Three huge temple elephants in golden armour stood guard as, lit by burning torches, Brahmin priests in loincloths repeatedly poured butter-ghee, milk and who-knows-what-else over figures of the Gods, which were then picked-up and rushed into the sea to be washed in the breakers before being returned for more anointing. Our driver was very pleased with himself as we took our darshan, and also, we realised, completely off-his-face on bhang or something similar.

On our recent trip to Madurai, we hailed a rickshaw to return to the hotel from one of the city’s many rooftop restaurants. He was already waiting for someone, but another driver he was talking to seemed eager to oblige. He was a tiny old man who waved his hands in the air and cackled at us maniacally, revealing a startling lack of teeth. We climbed aboard his rickshaw rather apprehensively, he revved his engine, and took off like a rocket. Tuk-tuks in Madurai are fueled with LPG but this one must have had nitro dragster fuel in the tank. Hunched over the handlebars, cackling loudly and occasionally waving one hand in the air, he drove at enormous speed, overtaking everything and frequently on the wrong side of the road. At times we must have been going at 70mph, when Indian traffic seldom exceeds 50mph. White knuckled, we reached our destination in exactly half the time it usually took, and the old man cackled happily over his £2.00 fare.

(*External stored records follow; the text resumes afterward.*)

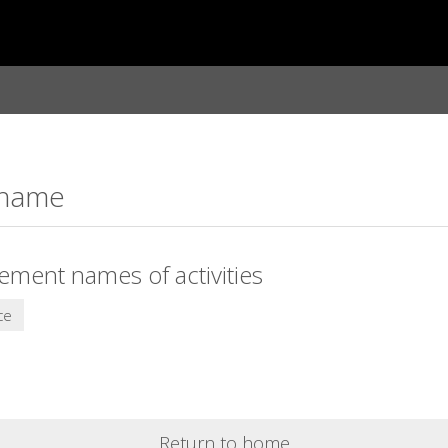
: name
lement names of activities
ce
Return to home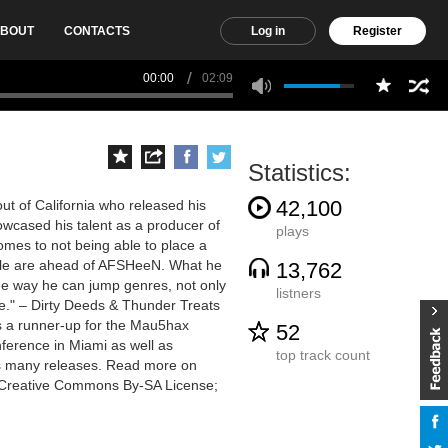
BOUT
CONTACTS
Log in
Register
00:00
02:09
Statistics:
42,100
ut of California who released his
wcased his talent as a producer of
plays
omes to not being able to place a
ople are ahead of AFSHeeN. What he
13,762
the way he can jump genres, not only
listners
me." – Dirty Deeds & Thunder Treats
s a runner-up for the Mau5hax
52
ference in Miami as well as
top track count
his many releases. Read more on
he Creative Commons By-SA License;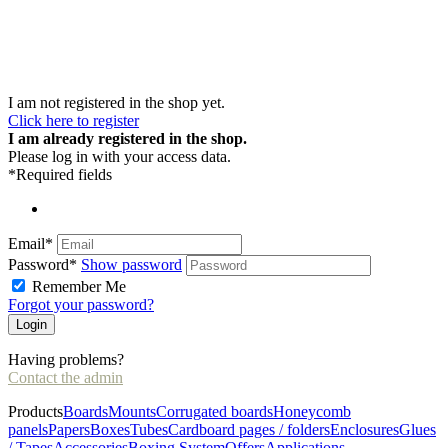
I am not registered in the shop yet.
Click here to register
I am already registered in the shop.
Please log in with your access data.
*Required fields
Email*
Password*
Show password
Remember Me
Forgot your password?
Having problems?
Contact the admin
Products
Boards
Mounts
Corrugated boards
Honeycomb
panels
Papers
Boxes
Tubes
Cardboard pages / folders
Enclosures
Glues
/ Tapes
Accessories
Boxing System
Offers
Applications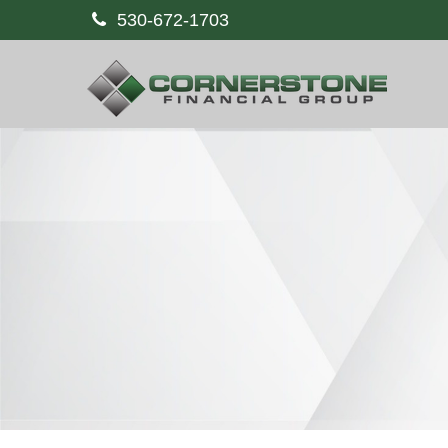
530-672-1703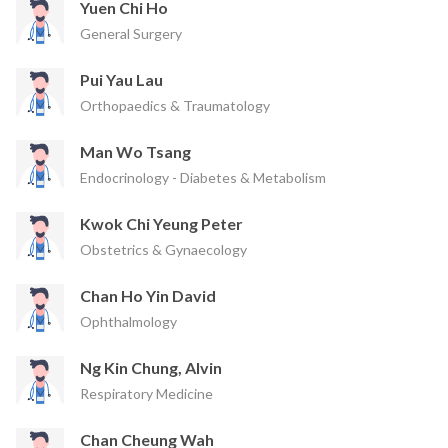
Yuen Chi Ho
General Surgery
Pui Yau Lau
Orthopaedics & Traumatology
Man Wo Tsang
Endocrinology - Diabetes & Metabolism
Kwok Chi Yeung Peter
Obstetrics & Gynaecology
Chan Ho Yin David
Ophthalmology
Ng Kin Chung, Alvin
Respiratory Medicine
Chan Cheung Wah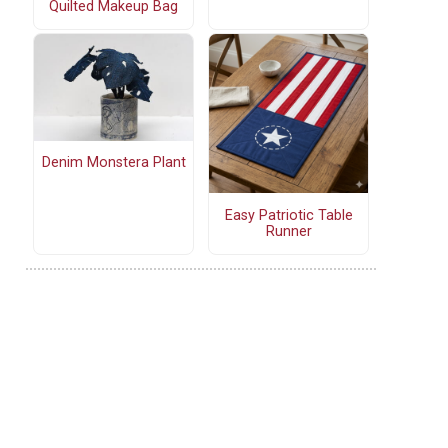
Quilted Makeup Bag
Denim Monstera Plant
Easy Patriotic Table
Runner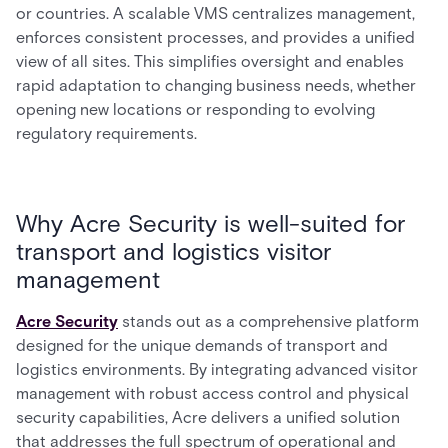
or countries. A scalable VMS centralizes management,
enforces consistent processes, and provides a unified
view of all sites. This simplifies oversight and enables
rapid adaptation to changing business needs, whether
opening new locations or responding to evolving
regulatory requirements.
Why Acre Security is well-suited for
transport and logistics visitor
management
Acre Security
stands out as a comprehensive platform
designed for the unique demands of transport and
logistics environments. By integrating advanced visitor
management with robust access control and physical
security capabilities, Acre delivers a unified solution
that addresses the full spectrum of operational and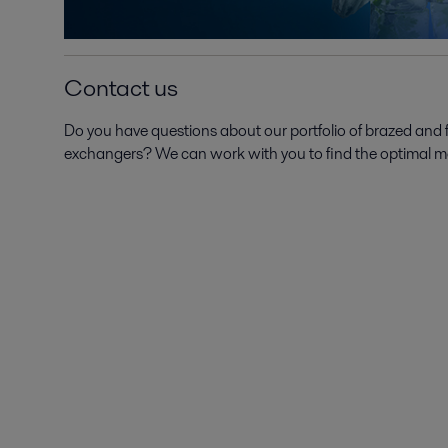
Contact us
Do you have questions about our portfolio of brazed and
exchangers? We can work with you to find the optimal mode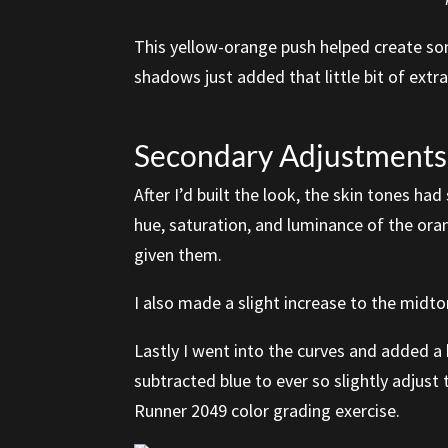
This yellow-orange push helped create som
shadows just added that little bit of extra
Secondary Adjustments:
After I’d built the look, the skin tones h
hue, saturation, and luminance of the ora
given them.
I also made a slight increase to the midto
Lastly I went into the curves and added a
subtracted blue to ever so slightly adjust
Runner 2049 color grading exercise.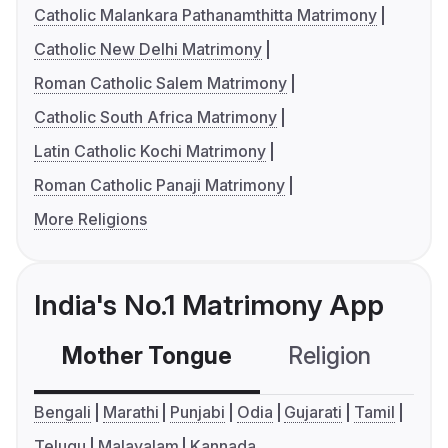
Catholic Malankara Pathanamthitta Matrimony
Catholic New Delhi Matrimony
Roman Catholic Salem Matrimony
Catholic South Africa Matrimony
Latin Catholic Kochi Matrimony
Roman Catholic Panaji Matrimony
More Religions
India's No.1 Matrimony App
Mother Tongue
Religion
C
Bengali
Marathi
Punjabi
Odia
Gujarati
Tamil
Telugu
Malayalam
Kannada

In all but the greatest Indian cities, cars do not predominate. The street is owned by the two and three-wheelers. In the evening, when everyone is on the move, thousands of motorbikes, scooters and tuk-tuks dance and weave around the crowded, oversized buses which are gashed, seamed and welded like something out of Mad Max. Motor rickshaws, licensed to carry two passengers plus driver, might have a dozen or more people crammed inside. Cows, wandering free and unconcerned amid the heaviest traffic, must be negotiated, and there is a sprinkling of sturdy sit-up-and-beg bicycles (which all feature eminently sensible rear-wheel stands that leave the bike firmly upright rather than balancing on a little spike).

Women and girls ride powerful scooters, and are as dashing and daring drivers as the men, who mostly ride motorbikes, including gleaming and magnificently retro Royal Enfields. So many bikes; with two-up, three-up, four-up; whole families out for the evening on the family Kawasaki, mother in jeweled sari, sitting side-saddle at the rear, the fluttering skirts of the sari perilously close to the rear wheels, then maybe eldest daughter; mother and daughter’s blue-black hair in ‘french braids’ entwined with coils of Jasmine, floating in the wind, then comes proud father, his hair styled in an immaculate quiff, then youngest son standing at the front grasping the handlebars. Helmets? Who would want to wear something so hot and uncomfortable and crushing of the hairdo?

And this whole river of blazing lights, incredible cacophony of noise, and overwhelming engine fumes is hurtling onward into the warm, soft, black-velvet Indian night, and the sound rises and echoes amid the colossal towers of the temples and becomes one great metallic, resonant ‘OM’.